Сами философы, удовлетворявшиеся письменными, т. е. книжными, советами, не считали такой неуспех трагедией. У них было достаточно здравого смысла, чтобы не ждать от сильных мира сего чтения своих писаний, не говоря уж о том, чтобы последние вдохновлялись ими в своих повседневных трудах. Ограничиваясь одним лишь писательством, они заранее обрекали себя на политическую неэффективность. Но те из них, кто решался лично вмешиваться со своими политическими советами, могли расстраиваться от того, сколь мало этим советам следуют. У них могло возникнуть впечатление, что они потратили свое время «впустую».
Конечно, нам не известно, как реагировал Платон на свой сицилийский провал. Тот факт, что он возобновил свои попытки, кажется, говорит о том, что вину он возлагал не только на других и считал, что, действуя иначе, он добился бы лучших результатов. Но в общем мнении более или менее философствующих интеллектуалов вина обычно возлагается на заслуживающих осуждения и презрения правителей. Я настаиваю на том, что в этом они совершенно не правы.
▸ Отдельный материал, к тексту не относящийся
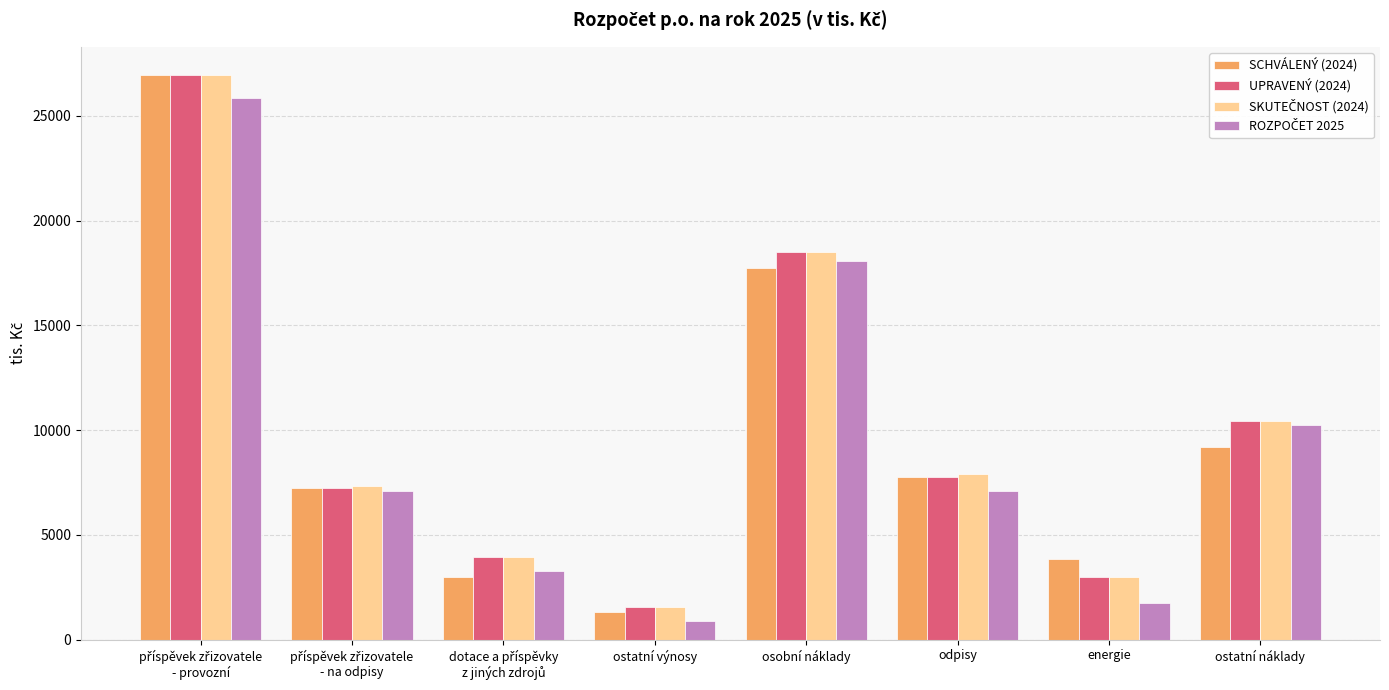

What is the smallest value displayed?

900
Это касается прежде всего склонности объявлять «тираническими» те правительства, которые нечувствительны к философским советам. Мне кажется, что философ должен более всех прочих воздерживаться от подобной критики тирании. С одной стороны, советник — философ, по определению, вынужден спешить: он хотел бы внести свой вклад в реформирование государства, но он хотел бы сделать это, теряя как можно меньше времени. Если он желает быстрого результата, то чаще всего он должен обращаться именно к тирану, а не к демократическому лидеру. Действительно, желавших повлиять на текущую политику философов во все времена привлекала тирания. Когда современником философа оказывался могущественный и эффективно действующий тиран, то именно ему философ расточал свои советы, даже если этот тиран жил где‑то за морем. С другой стороны, трудно представить себе философа, который сам сделался бы государственным деятелем, иначе, чем в условиях какой‑нибудь «тирании». Ведь философ спешит «закончить» политические дела и вернуться к более благородным занятиям, а потому он не наделен особым терпением. Презирая равнодушную «массу», он не станет терпеливо играть роль «демократического» правителя, внимательного к мнениям и желаниям «толпы» и партийных «активистов». Но как же ему тогда быстро реализовывать свои проекты реформ, по необходимости радикальных и противостоящих общепринятым идеям, если у него не будет доступа к политическим методам, которые всегда записывались на счет «тирании»? Когда философ, который сам не занимался государственными делами, но нацеливал на них кого‑нибудь из своих учеников, то последние — вроде Алкивиада — тут же обращались к типично «тираническим» методам. В свою очередь, если государственный деятель открыто заявлял о своей приверженности какой‑то философии, то действовал он в ее духе именно как «тиран». У Действовавших с размахом «тиранов» мы обычно также находим философские истоки — прямые или косвенные, более или менее осознанные или признаваемые.